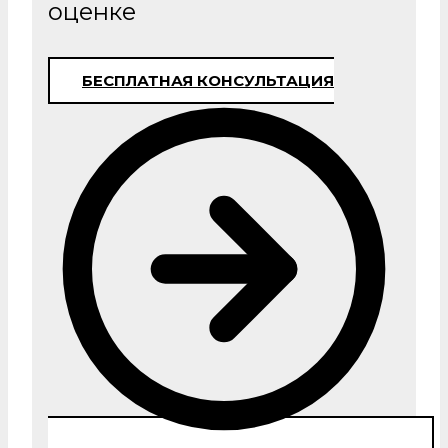
оценке
БЕСПЛАТНАЯ КОНСУЛЬТАЦИЯ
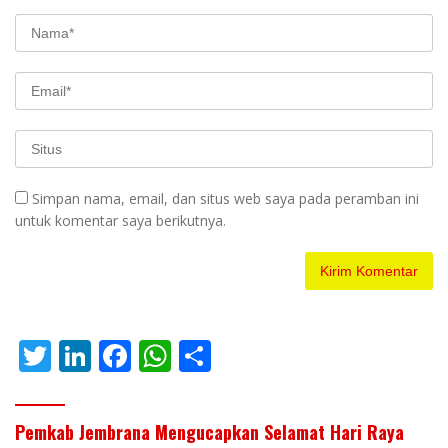
Simpan nama, email, dan situs web saya pada peramban ini
untuk komentar saya berikutnya.
T
Li
F
W
S
w
n
ac
h
h
itt
k
e
at
ar
Pemkab Jembrana Mengucapkan Selamat Hari Raya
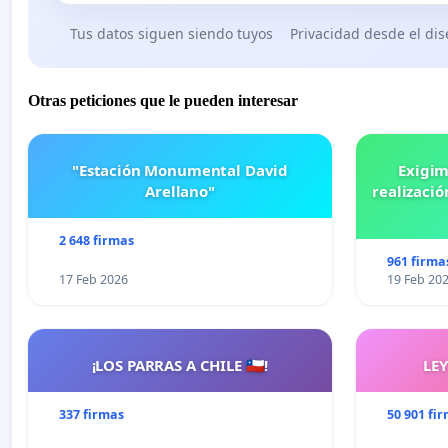
Tus datos siguen siendo tuyos
Privacidad desde el di
Otras peticiones que le pueden interesar
"Estación Monumental David
Exigim
Arellano"
realizació
2 648 firmas
961 firma
17 Feb 2026
19 Feb 20
¡LOS PARRAS A CHILE 🇨🇱!
LE
337 firmas
50 901 fi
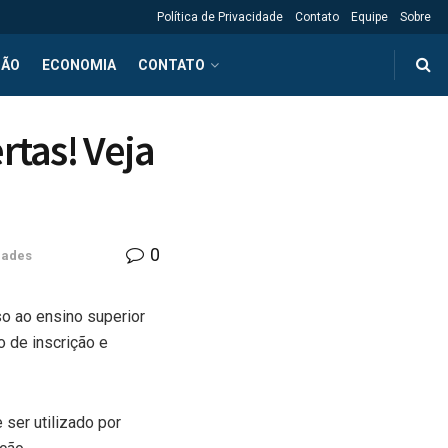
Política de Privacidade
Contato
Equipe
Sobre
ÇÃO
ECONOMIA
CONTATO
rtas! Veja
0
dades
so ao ensino superior
 de inscrição e
ser utilizado por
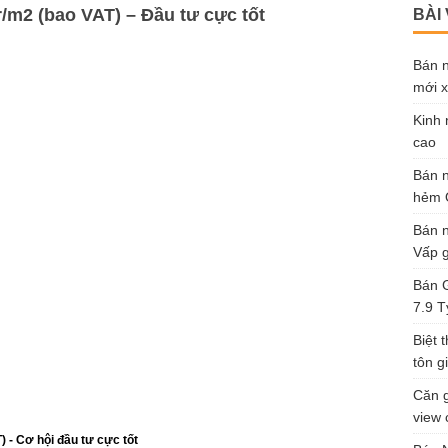
r/m2 (bao VAT) – Đầu tư cực tốt
BÀI
Bán n
mới x
Kinh 
cao
Bán n
hẻm Ô
Bán n
Vấp g
Bán G
7.9 T
Biệt 
tôn gi
Căn g
view 
 - Cơ hội đầu tư cực tốt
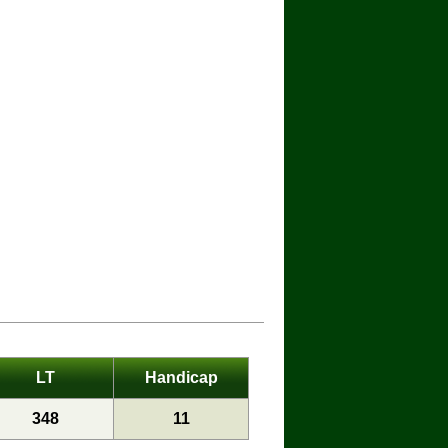
LT
Handicap
348
11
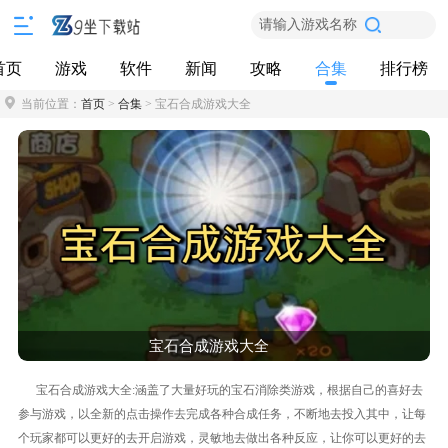
请输入游戏名称
首页
游戏
软件
新闻
攻略
合集
排行榜
当前位置：
首页
>
合集
> 宝石合成游戏大全
宝石合成游戏大全
宝石合成游戏大全:涵盖了大量好玩的宝石消除类游戏，根据自己的喜好去
参与游戏，以全新的点击操作去完成各种合成任务，不断地去投入其中，让每
个玩家都可以更好的去开启游戏，灵敏地去做出各种反应，让你可以更好的去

**Activity:** Scan the material for the word "宝石合成游戏大全". Return every line where it is found.

**Written response:**
> 宝石合成游戏大全
宝石合成游戏大全
宝石合成游戏大全:涵盖了大量好玩的宝石消除类游戏，根据自己的喜好去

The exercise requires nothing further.